This repository contains the code for the experiments in the paper Syntactic and Semantic Control for Large Language Models via sequential Monte Carlo (ICLR 2025).
For the controlled generation library underlying the models implemented here, see genlm/genlm-control. Our experiments are run using the genlm/genlm-eval library.
- Python >=3.11
- A GPU
- The dependencies in
pyproject.toml
Clone this repository:
git clone https://github.com/genlm/control-iclr-2025.git
cd control-iclr-2025
Install the dependencies:
pip install -e .
Note: It is recommended to use a virtual environment to manage the dependencies. For example, with conda:
conda create -n control_iclr python=3.11
conda activate control_iclr
pip install -e .
The experiments are split by domain. Each domain has its own directory with a README with instructions for installing domain-specific dependencies and running the models. All experiments are run through the cli.py scripts in each directory.
The cli.py scripts accept a --model-type argument that corresponds to the model or baseline used in the experiments. It can be one of the following:
base: The base language model.lcd: The locally-constrained decoding model.grammar-only-is: The grammar-only model with importance sampling.grammar-only-smc: The grammar-only model with sequential Monte Carlo.sample-rerank: The sample rerank model.full-is: The full model with importance sampling.full-smc: The full model with sequential Monte Carlo.
The cli.py scripts save model and evaluation output in the directory provided through the --output-dir argument. If not provided, the default is to not save any output. The files are named as follows:
{instance_id}-{replacate_n}-output.json: The output posterior distribution for the given instance and replicate.{instance_id}-{replacate_n}-results.json: The result of the evaluation for the given instance and replicate.{instance_id}-{replacate_n}-record.json: A record of the inference process, recording the particle beam at each step of inference, for the given instance and replicate.

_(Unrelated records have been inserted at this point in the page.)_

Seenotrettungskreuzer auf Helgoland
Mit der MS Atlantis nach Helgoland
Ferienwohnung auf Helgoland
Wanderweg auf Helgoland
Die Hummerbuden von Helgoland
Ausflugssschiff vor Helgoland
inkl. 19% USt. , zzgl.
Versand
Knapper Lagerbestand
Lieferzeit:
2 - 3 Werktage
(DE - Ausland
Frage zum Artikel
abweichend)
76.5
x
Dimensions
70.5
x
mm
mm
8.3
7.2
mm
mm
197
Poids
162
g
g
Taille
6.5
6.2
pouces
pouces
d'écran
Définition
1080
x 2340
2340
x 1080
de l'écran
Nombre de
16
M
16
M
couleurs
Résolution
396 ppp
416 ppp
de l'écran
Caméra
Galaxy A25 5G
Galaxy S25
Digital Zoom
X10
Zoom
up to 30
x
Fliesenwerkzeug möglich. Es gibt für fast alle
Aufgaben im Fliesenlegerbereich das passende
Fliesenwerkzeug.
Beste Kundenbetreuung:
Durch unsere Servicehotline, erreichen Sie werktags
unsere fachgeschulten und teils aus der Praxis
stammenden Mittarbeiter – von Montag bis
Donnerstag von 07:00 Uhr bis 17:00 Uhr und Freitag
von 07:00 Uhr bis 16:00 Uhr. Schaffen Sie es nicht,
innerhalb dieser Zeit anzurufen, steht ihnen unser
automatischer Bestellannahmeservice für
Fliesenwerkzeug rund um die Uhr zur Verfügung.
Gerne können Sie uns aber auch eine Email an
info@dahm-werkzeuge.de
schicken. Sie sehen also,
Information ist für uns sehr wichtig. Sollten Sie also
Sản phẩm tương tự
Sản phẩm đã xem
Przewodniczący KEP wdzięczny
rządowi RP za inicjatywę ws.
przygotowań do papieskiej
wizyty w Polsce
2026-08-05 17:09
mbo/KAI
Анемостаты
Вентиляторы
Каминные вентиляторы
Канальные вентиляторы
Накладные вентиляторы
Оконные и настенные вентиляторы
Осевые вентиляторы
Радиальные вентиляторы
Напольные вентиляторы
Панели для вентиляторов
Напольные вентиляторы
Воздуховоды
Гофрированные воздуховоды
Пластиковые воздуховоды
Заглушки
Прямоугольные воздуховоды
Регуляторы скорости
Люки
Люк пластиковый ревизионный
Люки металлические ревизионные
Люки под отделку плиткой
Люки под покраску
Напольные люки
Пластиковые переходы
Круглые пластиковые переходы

When running on GPUs with compute capability less than 8.0 (e.g., RTX 2080, Quadro RTX 8000), bfloat16 is not supported and will cause errors. For example, you may see an error like:
ValueError: Bfloat16 is only supported on GPUs with compute capability of at least 8.0. Your Quadro RTX 8000 GPU has compute capability 7.5. You can use float16 instead by explicitly setting the `dtype` flag in CLI, for example: --dtype=half.
To fix this, you can pass arguments that need to be passed to the vLLM engine initialization through the --lm-args parameter. To use float16 instead of bfloat16, you can pass: --lm-args '{"engine_opts": {"dtype": "half"}}' to cli.py. This same mechanism can be used to pass any other vLLM engine configuration options; all options can be passed in the value associated with the engine_opts key. Note that this must be a JSON string.
Sometimes the model's max sequence length is larger than the maximum number of tokens that can be stored in KV cache. For example, you may see an error like:
ValueError: The model's max seq len (131072) is larger than the maximum number of tokens that can be stored in KV cache (93936). Try increasing `gpu_memory_utilization` or decreasing `max_model_len` when initializing the engine.
We can fix this in the same way as above, by passing arguments that need to be passed to the vLLM engine initialization through the --lm-args parameter. For example, to decrease the maximum model length, you can pass: --lm-args '{"engine_opts": {"max_model_len": 10000}}' to cli.py.